There’s nothing standard about Bob Dylan’s latest

Releasing a record of standards covers is not a new or innovative concept. Rod Stewart pulled it off to great effect at the beginning of this century. Lady Gaga dropped her own takes from the Great American Songbook with Tony Bennett last year. Hell, even Sir Paul McCartney has taken a crack at it. Yet fans were still a little bewildered when Bob Dylan announced that he would release his own record of standards tunes.

For those who haven’t listened to any of Dylan’s recent records, the years have not exactly been kind to his voice. To call it gravelly would be generous, so it wouldn’t seem like a natural fit for this material. Then there’s the general reputation of the standards record as a method to combat inferior or diminished songwriting ability, a charge that no one would ever dream of leveling against Dylan. It’s all reason enough to wonder why, and why now.

As it turns out, the reasoning is quite simple: “All through the years, I’ve heard these songs being recorded by other people and I’ve always wanted to do that,” Dylan revealed to AARP. “I just like these songs and feel I can connect with them.” You can chalk it up as another instance of one of the most capricious artists in pop music history doing what he felt like. Take it or leave it.

For all the worry about Dylan tackling material popularized by the great Frank Sinatra, the most delightful surprise of Shadows In The Night is Dylan’s own voice. Due to the sparse, stripped-down arrangement of the music, there’s fortunately no place for him to hide, and his singing fits these songs much better than you might expect. Each of the tracks on this record carries a melancholy bent that Dylan wraps himself in. The weight of his experience is present in every line, every vocal tic, and every exhale.

He’s not trying to be Sinatra, filling the room with his presence; nevertheless, Dylan commands your attention. This is never truer than on “Autumn Leaves” when the music is pulled down low and the tempo slows to a near-crawl.
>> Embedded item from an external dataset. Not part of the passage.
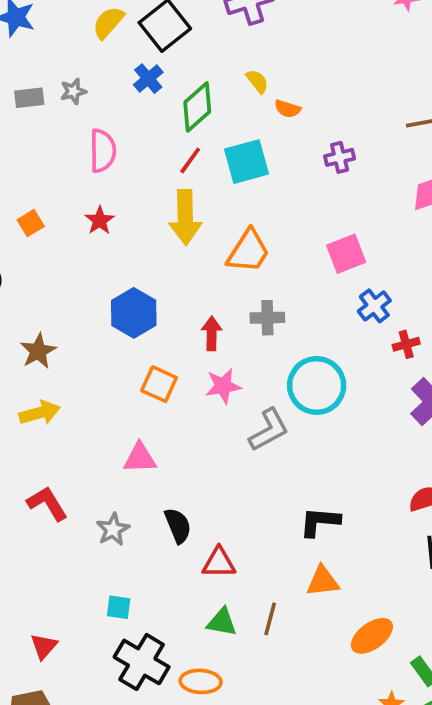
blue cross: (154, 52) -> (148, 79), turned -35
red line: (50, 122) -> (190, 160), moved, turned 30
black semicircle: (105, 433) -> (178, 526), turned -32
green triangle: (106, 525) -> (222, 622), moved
The only moment he ever even veers toward the bombastic is at the very tail end of the final track, “That Lucky Old Sun.” The record was supposedly recorded live, lending a discernible authenticity to the weight of emotion in Dylan’s sometimes-frail, sometimes-raspy delivery.

Listeners can spend a lifetime attempting to keep Dylan confined to a series of preconceived notions, but Shadows In The Night is just an example of how he’ll continue to defy them.